In a world that seems to have gone completely mad over the Antipodean summer, what a relief it is to live in a calm, peaceful country, with a rock star economy and a totally relaxed Prime Minister, looking to join parties while he leads us through a looming global recession and into continued prosperity.
Just as long as you are not young or too elderly; as long as you are European and belong to the top, say, 10 per cent of income earners; as long as you are healthy and/or holding private health insurance, and don't have a zero-hour contract at work; and if you have a savings account of several thousand, or multiple rental properties, you'll be sweet, bro.
But it would be a mistake to think that no craziness at all exists in our very own country. If the definition of crazy is doing something over and over again the same way and expecting a different outcome, we sure are guilty of that. And what we seem to do, time and again; what we have a yearning to do in our very DNA, it seems, is whack huge amounts of cost (i.e. jobs) from the administration of our large government departments, always thinking this can be done effortlessly. But alas, it rarely can.
The official description is "amalgamating back office functions" (i.e. keep on five people to do the work previously done by 25). Inevitably we find ourselves, many years and piles of silver later, in the clag. The cost of hiring consultants, or re-hiring experts made redundant; the cost of psychiatric services for everyone affected by large IT rollouts and cost-saving cock-ups must tally in the millions.
And yet, it keeps happening.
One of the latest was reported by Jared Savage in the Herald in December, when he revealed that plans to merge the computer systems of Customs and the Ministry for Primary Industries had blown out by three years and $30 million. It will take 15 years to realise savings of $535 million, but one is left wondering if the total cost of this amazing solution provided by overseas behemoth IBM could eventually equal, if not completely overtake, the original savings target. By which time, no doubt, a new system promising even more in cost savings will be in the offing.
This came after it was revealed that an IT system designed to capture savings from the Super City amalgamation at the Auckland City Council was $100 million over budget and also late - with a third party quickly drafted in to try to find solutions.

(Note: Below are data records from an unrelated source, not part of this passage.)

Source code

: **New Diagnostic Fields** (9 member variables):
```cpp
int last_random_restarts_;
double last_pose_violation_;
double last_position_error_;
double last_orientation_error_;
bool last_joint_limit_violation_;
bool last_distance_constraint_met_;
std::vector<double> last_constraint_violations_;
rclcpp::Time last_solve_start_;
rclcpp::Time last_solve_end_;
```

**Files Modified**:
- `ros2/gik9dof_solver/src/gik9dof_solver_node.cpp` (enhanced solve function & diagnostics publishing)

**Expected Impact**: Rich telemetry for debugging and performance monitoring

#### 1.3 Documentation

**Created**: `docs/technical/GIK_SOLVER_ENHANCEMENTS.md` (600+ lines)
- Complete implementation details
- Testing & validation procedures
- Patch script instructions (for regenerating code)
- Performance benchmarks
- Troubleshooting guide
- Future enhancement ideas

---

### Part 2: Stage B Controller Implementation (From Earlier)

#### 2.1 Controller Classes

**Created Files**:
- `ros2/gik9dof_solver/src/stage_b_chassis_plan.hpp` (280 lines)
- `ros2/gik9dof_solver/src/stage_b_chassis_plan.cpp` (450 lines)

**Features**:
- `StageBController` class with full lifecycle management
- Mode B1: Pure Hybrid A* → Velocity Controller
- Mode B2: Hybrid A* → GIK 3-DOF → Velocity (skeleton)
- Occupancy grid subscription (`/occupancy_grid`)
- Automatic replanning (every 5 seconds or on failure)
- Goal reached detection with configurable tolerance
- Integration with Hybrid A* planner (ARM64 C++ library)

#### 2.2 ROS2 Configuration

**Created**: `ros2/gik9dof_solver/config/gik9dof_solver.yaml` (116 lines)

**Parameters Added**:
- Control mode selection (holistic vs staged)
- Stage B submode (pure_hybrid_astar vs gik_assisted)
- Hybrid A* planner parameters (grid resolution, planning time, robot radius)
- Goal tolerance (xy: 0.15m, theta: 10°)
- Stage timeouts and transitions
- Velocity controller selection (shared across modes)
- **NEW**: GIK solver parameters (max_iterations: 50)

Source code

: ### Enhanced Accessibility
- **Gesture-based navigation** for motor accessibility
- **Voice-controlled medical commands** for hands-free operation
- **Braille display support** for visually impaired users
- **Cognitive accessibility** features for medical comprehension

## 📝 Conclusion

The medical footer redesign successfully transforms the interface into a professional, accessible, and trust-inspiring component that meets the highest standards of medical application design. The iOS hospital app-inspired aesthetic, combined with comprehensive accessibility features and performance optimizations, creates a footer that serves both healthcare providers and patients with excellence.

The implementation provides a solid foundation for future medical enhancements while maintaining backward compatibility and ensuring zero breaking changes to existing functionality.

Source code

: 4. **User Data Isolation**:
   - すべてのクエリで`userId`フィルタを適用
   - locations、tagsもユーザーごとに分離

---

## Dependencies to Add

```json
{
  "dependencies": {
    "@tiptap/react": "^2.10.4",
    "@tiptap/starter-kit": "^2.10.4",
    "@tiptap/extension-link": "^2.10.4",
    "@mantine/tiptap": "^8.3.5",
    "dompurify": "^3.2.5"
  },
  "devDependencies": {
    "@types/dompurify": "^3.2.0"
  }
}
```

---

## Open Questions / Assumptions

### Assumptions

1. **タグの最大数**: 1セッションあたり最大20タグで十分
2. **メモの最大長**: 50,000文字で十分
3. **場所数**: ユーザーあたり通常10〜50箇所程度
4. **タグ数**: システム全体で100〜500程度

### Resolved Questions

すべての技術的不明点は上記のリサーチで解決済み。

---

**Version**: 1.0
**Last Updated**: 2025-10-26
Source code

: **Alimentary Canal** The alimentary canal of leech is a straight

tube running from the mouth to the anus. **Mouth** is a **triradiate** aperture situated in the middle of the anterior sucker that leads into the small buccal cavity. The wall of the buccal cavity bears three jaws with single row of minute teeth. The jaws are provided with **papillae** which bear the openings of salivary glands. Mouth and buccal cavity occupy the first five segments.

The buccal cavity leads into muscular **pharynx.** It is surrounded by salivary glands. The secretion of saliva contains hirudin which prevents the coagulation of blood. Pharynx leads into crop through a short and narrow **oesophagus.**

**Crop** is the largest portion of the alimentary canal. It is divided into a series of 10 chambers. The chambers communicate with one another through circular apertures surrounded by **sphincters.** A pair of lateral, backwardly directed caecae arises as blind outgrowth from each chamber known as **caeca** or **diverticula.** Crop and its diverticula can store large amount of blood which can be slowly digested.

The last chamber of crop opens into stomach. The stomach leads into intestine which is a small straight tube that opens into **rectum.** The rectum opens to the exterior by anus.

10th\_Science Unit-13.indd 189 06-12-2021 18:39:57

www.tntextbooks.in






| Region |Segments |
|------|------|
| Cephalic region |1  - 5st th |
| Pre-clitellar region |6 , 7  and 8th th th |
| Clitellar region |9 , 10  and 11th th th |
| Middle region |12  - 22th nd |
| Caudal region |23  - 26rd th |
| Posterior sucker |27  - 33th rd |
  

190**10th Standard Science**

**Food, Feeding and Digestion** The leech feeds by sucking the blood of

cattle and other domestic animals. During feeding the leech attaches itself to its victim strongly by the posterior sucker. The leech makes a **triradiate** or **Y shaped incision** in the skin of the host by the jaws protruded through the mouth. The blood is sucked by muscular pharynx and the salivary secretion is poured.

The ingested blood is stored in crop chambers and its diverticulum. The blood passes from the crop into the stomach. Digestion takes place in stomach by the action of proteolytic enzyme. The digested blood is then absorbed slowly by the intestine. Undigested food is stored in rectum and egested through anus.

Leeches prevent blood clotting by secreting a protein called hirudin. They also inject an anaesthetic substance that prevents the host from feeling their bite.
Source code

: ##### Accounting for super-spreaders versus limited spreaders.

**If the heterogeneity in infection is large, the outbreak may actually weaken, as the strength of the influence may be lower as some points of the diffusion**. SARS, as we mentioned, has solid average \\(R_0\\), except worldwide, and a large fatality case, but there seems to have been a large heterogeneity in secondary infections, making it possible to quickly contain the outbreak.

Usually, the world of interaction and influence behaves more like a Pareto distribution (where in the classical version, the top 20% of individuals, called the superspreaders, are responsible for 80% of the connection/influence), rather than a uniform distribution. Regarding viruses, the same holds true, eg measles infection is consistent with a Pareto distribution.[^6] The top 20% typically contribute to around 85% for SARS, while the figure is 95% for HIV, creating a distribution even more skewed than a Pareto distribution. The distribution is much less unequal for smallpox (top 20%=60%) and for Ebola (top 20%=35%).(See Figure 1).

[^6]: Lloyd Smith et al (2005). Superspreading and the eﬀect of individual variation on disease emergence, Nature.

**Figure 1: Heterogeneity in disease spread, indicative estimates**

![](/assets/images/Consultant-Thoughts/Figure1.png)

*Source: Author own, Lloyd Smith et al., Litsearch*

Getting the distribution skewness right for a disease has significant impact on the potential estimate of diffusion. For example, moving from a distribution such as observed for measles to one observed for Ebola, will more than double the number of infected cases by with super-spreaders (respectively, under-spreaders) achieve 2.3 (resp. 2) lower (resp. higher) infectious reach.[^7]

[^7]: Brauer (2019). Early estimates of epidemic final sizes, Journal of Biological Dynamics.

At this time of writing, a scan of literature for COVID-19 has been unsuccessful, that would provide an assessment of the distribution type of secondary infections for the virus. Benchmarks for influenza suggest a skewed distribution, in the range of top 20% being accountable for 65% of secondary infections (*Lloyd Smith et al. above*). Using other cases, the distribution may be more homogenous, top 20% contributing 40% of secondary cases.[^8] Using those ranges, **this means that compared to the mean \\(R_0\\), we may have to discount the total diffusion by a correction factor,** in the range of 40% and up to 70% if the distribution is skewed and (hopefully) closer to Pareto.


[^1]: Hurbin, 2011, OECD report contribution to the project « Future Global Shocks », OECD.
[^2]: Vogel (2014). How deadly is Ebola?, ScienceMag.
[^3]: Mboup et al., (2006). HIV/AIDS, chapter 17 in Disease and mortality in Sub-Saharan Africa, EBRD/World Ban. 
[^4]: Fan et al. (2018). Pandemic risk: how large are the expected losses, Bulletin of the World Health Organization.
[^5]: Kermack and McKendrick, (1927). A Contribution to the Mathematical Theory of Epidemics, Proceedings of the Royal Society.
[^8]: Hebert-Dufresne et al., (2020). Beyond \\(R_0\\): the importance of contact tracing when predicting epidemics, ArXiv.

The granddaddy of all IT nightmares, Novopay, continues to give schools the length of the country problems, although fewer problems than at this time last year, proclaims Steven Joyce. It required an injection of nearly $9 million extra at the end of last year to run, bringing its total cost for the year to $35 million, about $17 million more than the last system run by Datacom. We are assured that it is a great asset.
Cost-cutting-mania doesn't always come in digital form, of course. Tony Ryall, honoured as the greatest Health Minister known to mankind with his remarkable achievement of never fronting for the media, had his beloved Health Benefits Ltd scuppered because it was unlikely to achieve $764 million in cost savings in five years as originally promised.
The Wellington City Council is the latest organisation that looks vulnerable to botched back-office amalgamation disease. No doubt it is getting the hard word to operate on a much reduced budget, so it is seemingly ignoring the lessons of history and choosing, in a way that can only be described as opaque, an Australian-based IT company to roll out a single IT system for nine regional councils.
It has rejected local companies vying for the contract (despite Wellington's oft-stated desire to be an IT hub). It has not answered the questions of many ratepayers over the decision. And, most tellingly, it gives the cost of the project as around $10 million, which Wellington-based ICT consultant Ian Apperley rejects, saying it will be more like $100 million, which could be a rather nasty surprise to citizens of the capital in the near future.
How long before this, too, is a budget blowout story? A "late for delivery" story? Luckily, I guess, we live in a rock star economy, so no doubt we can more than afford these costly cock-ups.